### RECORDS PROVIDED ###
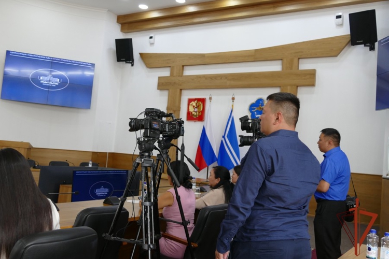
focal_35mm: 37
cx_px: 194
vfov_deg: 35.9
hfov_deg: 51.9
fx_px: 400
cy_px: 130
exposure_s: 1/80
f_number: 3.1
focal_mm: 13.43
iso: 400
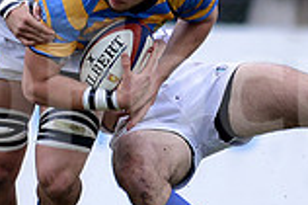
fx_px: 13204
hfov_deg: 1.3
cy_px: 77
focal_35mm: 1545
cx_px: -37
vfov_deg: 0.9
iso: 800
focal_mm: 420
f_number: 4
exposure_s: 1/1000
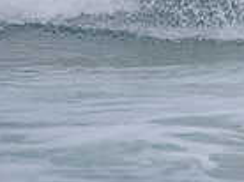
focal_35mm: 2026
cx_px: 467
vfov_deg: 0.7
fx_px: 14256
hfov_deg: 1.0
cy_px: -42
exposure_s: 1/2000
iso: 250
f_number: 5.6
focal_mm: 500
###
### RECORDS PROVIDED ###
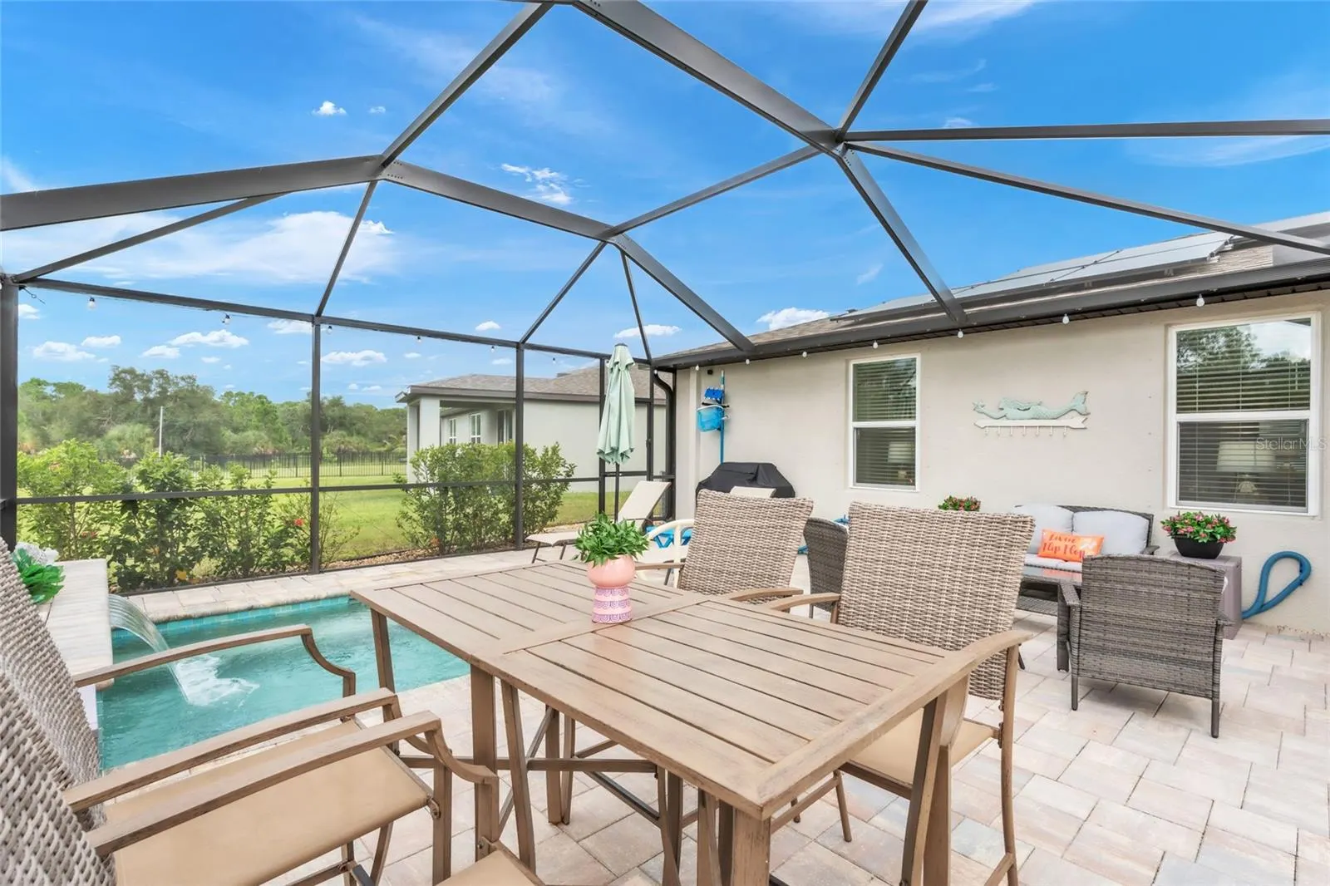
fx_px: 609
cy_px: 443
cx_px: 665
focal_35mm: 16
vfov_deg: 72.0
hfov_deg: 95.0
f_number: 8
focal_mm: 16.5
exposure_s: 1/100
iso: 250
###
# YOUR GOAL:
Quote the lines above exactly, starting with the one that has "hfov_deg: 51.9" and ending with the one that has "focal_mm: 500"; drop the pictures and include nothing else.

# TASK RESPONSE:
hfov_deg: 51.9
fx_px: 400
cy_px: 130
exposure_s: 1/80
f_number: 3.1
focal_mm: 13.43
iso: 400
fx_px: 13204
hfov_deg: 1.3
cy_px: 77
focal_35mm: 1545
cx_px: -37
vfov_deg: 0.9
iso: 800
focal_mm: 420
f_number: 4
exposure_s: 1/1000
focal_35mm: 2026
cx_px: 467
vfov_deg: 0.7
fx_px: 14256
hfov_deg: 1.0
cy_px: -42
exposure_s: 1/2000
iso: 250
f_number: 5.6
focal_mm: 500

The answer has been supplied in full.